SUPPLIED MATERIAL
"""

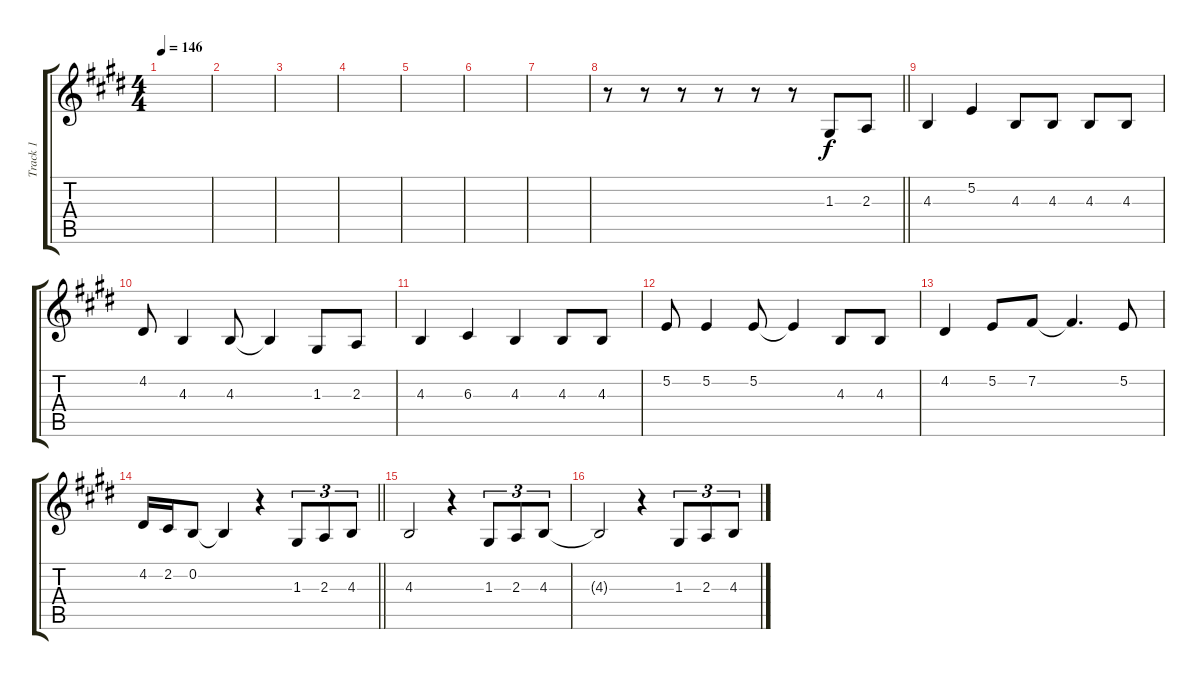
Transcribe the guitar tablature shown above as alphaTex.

\track ("Track 1" "Track 1") {instrument tenorsax}
\staff {score tabs}
\tuning (E4 B3 G3 D3 A2 E2) {hide}
\ts (4 4)
\tempo 146
\clef g2
\ks e
|
|
|
|
|
|
|
\barLineRight lightlight
r.8 r.8 r.8 r.8 r.8 r.8 1.3.8 2.3.8 |
4.3.4 5.2.4 4.3.8 4.3.8 4.3.8 4.3.8 |
4.2.8 4.3.4 4.3.8 4.3{t}.4 1.3.8 2.3.8 |
4.3.4 6.3.4 4.3.4 4.3.8 4.3.8 |
5.2.8 5.2.4 5.2.8 5.2{t}.4 4.3.8 4.3.8 |
4.2.4 5.2.8 7.2.8 7.2{t}.4{d} 5.2.8 |
\barLineRight lightlight
4.2.16 2.2.16 0.2.8 0.2{t}.4 r.4 1.3.8{tu (3 2)} 2.3.8{tu (3 2)} 4.3.8{tu (3 2)} |
4.3.2 r.4 1.3.8{tu (3 2)} 2.3.8{tu (3 2)} 4.3.8{tu (3 2)} |
4.3{t}.2 r.4 1.3.8{tu (3 2)} 2.3.8{tu (3 2)} 4.3.8{tu (3 2)}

"""

EXERCISE DETAILS
Update the records by replacing "tenorsax" with "acousticguitarsteel" and keeping every other character the same. Leave the pictures out of your answer.

ANSWER FOR THIS EXERCISE
Transcribe the guitar tablature shown above as alphaTex.

\track ("Track 1" "Track 1") {instrument acousticguitarsteel}
\staff {score tabs}
\tuning (E4 B3 G3 D3 A2 E2) {hide}
\ts (4 4)
\tempo 146
\clef g2
\ks e
|
|
|
|
|
|
|
\barLineRight lightlight
r.8 r.8 r.8 r.8 r.8 r.8 1.3.8 2.3.8 |
4.3.4 5.2.4 4.3.8 4.3.8 4.3.8 4.3.8 |
4.2.8 4.3.4 4.3.8 4.3{t}.4 1.3.8 2.3.8 |
4.3.4 6.3.4 4.3.4 4.3.8 4.3.8 |
5.2.8 5.2.4 5.2.8 5.2{t}.4 4.3.8 4.3.8 |
4.2.4 5.2.8 7.2.8 7.2{t}.4{d} 5.2.8 |
\barLineRight lightlight
4.2.16 2.2.16 0.2.8 0.2{t}.4 r.4 1.3.8{tu (3 2)} 2.3.8{tu (3 2)} 4.3.8{tu (3 2)} |
4.3.2 r.4 1.3.8{tu (3 2)} 2.3.8{tu (3 2)} 4.3.8{tu (3 2)} |
4.3{t}.2 r.4 1.3.8{tu (3 2)} 2.3.8{tu (3 2)} 4.3.8{tu (3 2)}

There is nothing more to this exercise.